Dataset records:
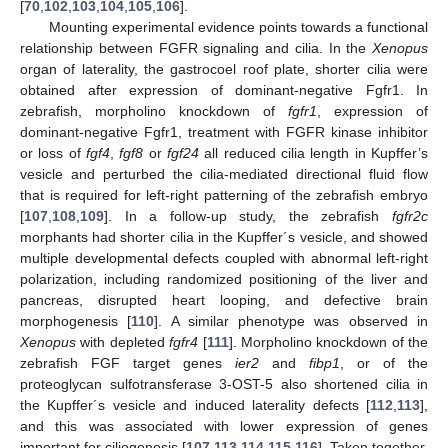
[
70
,
102
,
103
,
104
,
105
,
106
].
Mounting experimental evidence points towards a functional
relationship between FGFR signaling and cilia. In the
Xenopus
organ of laterality, the gastrocoel roof plate, shorter cilia were
obtained after expression of dominant-negative Fgfr1. In
zebrafish, morpholino knockdown of
fgfr1
, expression of
dominant-negative Fgfr1, treatment with FGFR kinase inhibitor
or loss of
fgf4
,
fgf8
or
fgf24
all reduced cilia length in Kupffer’s
vesicle and perturbed the cilia-mediated directional fluid flow
that is required for left-right patterning of the zebrafish embryo
[
107
,
108
,
109
]. In a follow-up study, the zebrafish
fgfr2c
morphants had shorter cilia in the Kupffer´s vesicle, and showed
multiple developmental defects coupled with abnormal left-right
polarization, including randomized positioning of the liver and
pancreas, disrupted heart looping, and defective brain
morphogenesis [
110
]. A similar phenotype was observed in
Xenopus
with depleted
fgfr4
[
111
]. Morpholino knockdown of the
zebrafish FGF target genes
ier2
and
fibp1
, or of the
proteoglycan sulfotransferase 3-OST-5 also shortened cilia in
the Kupffer´s vesicle and induced laterality defects [
112
,
113
],
and this was associated with lower expression of genes
important for ciliogenesis [
107
,
113
,
114
,
115
,
116
]. Taken together,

Work instruction: Considering only lines that hold the word "expression", work out how many appear in the listing above and give that number only.

Reply to the exercise: 3